On first deploy, the container image is built (~2–3 min).

Deploy the RAG LLM

modal deploy backend/modal_rag_output.py

This deploys the clariti-rag-llm app with:

  • Qwen 2.5 32B Instruct loaded in float16
  • An A100-80GB GPU with 1 warm container
  • Model weights stored in the clariti-model-cache volume

First run note: The very first invocation after deploying clariti-rag-llm will download ~65 GB of model weights from Hugging Face. This takes 5–10 minutes.
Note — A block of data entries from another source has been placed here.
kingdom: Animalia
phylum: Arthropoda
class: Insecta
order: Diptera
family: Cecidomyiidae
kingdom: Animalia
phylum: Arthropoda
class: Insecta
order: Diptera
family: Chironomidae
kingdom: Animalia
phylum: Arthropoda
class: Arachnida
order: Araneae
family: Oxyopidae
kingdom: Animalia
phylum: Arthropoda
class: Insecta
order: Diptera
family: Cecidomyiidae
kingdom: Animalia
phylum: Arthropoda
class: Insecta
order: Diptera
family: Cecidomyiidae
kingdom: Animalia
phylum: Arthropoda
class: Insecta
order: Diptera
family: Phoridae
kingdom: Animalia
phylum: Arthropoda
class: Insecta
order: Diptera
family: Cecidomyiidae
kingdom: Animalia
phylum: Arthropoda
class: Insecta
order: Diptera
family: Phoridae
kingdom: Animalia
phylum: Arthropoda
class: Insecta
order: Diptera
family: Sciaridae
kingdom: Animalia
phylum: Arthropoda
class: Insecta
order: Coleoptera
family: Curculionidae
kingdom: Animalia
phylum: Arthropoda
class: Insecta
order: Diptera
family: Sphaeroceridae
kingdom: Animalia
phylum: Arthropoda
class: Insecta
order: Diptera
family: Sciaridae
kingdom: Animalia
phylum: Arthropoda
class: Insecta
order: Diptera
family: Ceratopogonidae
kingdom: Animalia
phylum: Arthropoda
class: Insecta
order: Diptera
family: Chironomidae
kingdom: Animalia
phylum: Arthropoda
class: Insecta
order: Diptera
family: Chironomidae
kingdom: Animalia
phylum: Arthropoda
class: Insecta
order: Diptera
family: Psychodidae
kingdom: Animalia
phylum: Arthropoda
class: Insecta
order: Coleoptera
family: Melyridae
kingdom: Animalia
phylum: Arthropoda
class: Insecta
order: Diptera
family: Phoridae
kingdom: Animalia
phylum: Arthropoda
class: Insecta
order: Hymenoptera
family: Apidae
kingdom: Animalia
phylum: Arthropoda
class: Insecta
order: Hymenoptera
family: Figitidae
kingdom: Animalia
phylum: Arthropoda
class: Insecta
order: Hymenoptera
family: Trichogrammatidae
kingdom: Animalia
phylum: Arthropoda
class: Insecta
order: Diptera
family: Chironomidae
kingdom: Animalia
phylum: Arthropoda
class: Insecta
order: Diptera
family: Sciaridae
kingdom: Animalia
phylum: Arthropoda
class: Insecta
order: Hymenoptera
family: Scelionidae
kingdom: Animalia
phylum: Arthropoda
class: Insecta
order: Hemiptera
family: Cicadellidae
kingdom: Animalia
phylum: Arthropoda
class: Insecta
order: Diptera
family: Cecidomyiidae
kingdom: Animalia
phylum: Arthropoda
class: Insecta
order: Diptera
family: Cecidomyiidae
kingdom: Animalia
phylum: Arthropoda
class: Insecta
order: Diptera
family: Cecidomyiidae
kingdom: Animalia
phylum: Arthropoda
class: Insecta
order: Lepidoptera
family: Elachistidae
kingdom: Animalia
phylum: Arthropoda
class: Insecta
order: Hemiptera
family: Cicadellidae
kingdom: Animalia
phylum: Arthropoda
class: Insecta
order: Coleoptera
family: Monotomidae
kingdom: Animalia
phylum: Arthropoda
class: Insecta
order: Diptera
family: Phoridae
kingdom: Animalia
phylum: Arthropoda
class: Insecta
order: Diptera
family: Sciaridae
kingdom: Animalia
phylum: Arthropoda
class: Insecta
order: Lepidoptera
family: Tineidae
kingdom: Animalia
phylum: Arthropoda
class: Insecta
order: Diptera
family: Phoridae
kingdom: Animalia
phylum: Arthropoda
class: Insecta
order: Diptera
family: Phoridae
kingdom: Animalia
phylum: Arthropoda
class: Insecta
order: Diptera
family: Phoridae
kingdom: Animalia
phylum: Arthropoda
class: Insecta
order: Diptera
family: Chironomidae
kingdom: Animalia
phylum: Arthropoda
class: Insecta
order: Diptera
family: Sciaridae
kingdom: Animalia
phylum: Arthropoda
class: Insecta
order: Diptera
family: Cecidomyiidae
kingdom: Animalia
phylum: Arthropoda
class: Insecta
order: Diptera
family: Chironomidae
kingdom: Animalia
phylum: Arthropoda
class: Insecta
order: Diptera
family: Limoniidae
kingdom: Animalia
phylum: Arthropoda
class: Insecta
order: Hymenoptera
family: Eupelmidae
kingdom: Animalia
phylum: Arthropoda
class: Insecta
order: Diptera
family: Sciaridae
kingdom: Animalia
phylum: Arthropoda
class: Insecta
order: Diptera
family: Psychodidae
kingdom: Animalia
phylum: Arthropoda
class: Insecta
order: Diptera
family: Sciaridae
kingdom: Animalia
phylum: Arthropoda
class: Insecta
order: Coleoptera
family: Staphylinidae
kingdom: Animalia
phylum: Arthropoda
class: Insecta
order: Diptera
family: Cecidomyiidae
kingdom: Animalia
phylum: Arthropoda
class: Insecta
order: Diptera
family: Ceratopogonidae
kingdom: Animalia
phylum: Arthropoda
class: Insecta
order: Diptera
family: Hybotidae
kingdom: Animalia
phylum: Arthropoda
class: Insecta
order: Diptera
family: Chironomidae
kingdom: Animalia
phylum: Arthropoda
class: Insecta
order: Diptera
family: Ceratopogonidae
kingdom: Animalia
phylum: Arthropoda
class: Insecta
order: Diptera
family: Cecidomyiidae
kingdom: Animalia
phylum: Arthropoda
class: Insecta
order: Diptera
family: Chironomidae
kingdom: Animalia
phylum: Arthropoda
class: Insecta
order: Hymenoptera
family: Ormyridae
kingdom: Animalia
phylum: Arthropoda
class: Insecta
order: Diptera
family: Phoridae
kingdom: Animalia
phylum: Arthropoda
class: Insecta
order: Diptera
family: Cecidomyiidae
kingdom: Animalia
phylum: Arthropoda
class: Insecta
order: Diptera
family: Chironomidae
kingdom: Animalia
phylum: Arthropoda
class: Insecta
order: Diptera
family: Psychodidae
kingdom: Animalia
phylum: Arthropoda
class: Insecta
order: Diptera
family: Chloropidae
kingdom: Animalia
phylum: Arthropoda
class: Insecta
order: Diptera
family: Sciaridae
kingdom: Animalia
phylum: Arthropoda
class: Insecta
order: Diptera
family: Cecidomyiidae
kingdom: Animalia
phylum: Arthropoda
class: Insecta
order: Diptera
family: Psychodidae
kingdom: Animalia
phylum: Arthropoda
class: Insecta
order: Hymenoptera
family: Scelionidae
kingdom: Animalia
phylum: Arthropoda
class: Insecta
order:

All subsequent calls (even after container restarts) reuse the cached weights from the persistent volume.

Verify Deployments

# List running Modal apps
modal app list

# You should see:
#   clariti-face        (deployed)
#   clariti-rag-llm     (deployed)

Useful Modal Commands

# Redeploy after code changes
modal deploy backend/modal_vision.py
modal deploy backend/modal_rag_output.py

# Stop running apps (to save costs)
modal app stop clariti-face
modal app stop clariti-rag-llm

# Run a Modal file locally for testing (uses Modal's cloud GPUs)
modal run backend/modal_vision.py
modal run backend/modal_rag_output.py

4. Start the Backend Server

cd backend
python main.py

The server starts on http://localhost:8000. API docs available at http://localhost:8000/docs.

5. Frontend Setup

cd frontend

# Install dependencies
npm install

Configure Environment Variables

Create a frontend/.env file:

# Supabase — Client-side connection (use the anon/public key, NOT the service key)
EXPO_PUBLIC_SUPABASE_URL=your_supabase_project_url
EXPO_PUBLIC_SUPABASE_ANON_KEY=your_supabase_anon_key

# Backend API — FastAPI edge server URL (use ngrok URL for physical devices)
EXPO_PUBLIC_BACKEND_API_URL=your_backend_api_url

Start the Expo Dev Server

npx expo start

Scan the QR code with Expo Go (iOS/Android) or press i for iOS simulator / a for Android emulator.

Clariti — Because every memory matters.